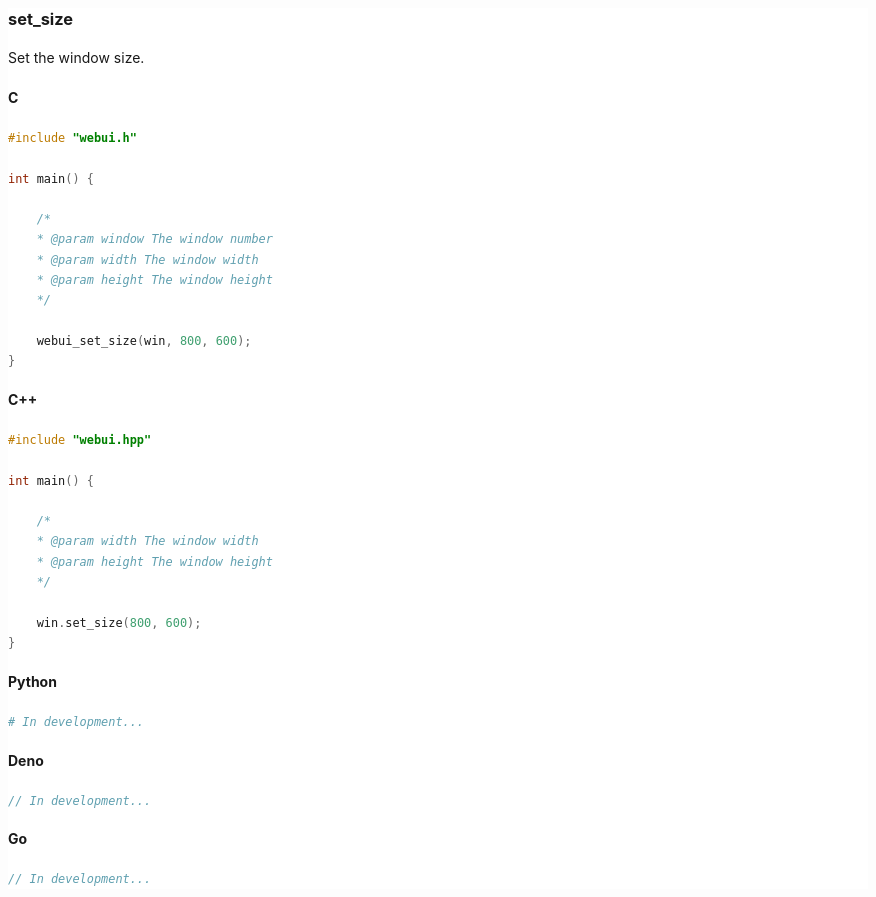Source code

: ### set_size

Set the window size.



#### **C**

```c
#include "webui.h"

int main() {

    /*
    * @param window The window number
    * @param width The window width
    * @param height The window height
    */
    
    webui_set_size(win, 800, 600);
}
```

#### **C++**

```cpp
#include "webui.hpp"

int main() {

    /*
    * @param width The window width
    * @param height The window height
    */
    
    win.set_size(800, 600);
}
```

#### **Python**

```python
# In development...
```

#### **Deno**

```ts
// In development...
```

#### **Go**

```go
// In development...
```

---------------

Instructions to follow: Your copy of the records must be exact and must contain no pictures.

Final answer:
Source code

: ### set_size

Set the window size.



#### **C**

```c
#include "webui.h"

int main() {

    /*
    * @param window The window number
    * @param width The window width
    * @param height The window height
    */
    
    webui_set_size(win, 800, 600);
}
```

#### **C++**

```cpp
#include "webui.hpp"

int main() {

    /*
    * @param width The window width
    * @param height The window height
    */
    
    win.set_size(800, 600);
}
```

#### **Python**

```python
# In development...
```

#### **Deno**

```ts
// In development...
```

#### **Go**

```go
// In development...
```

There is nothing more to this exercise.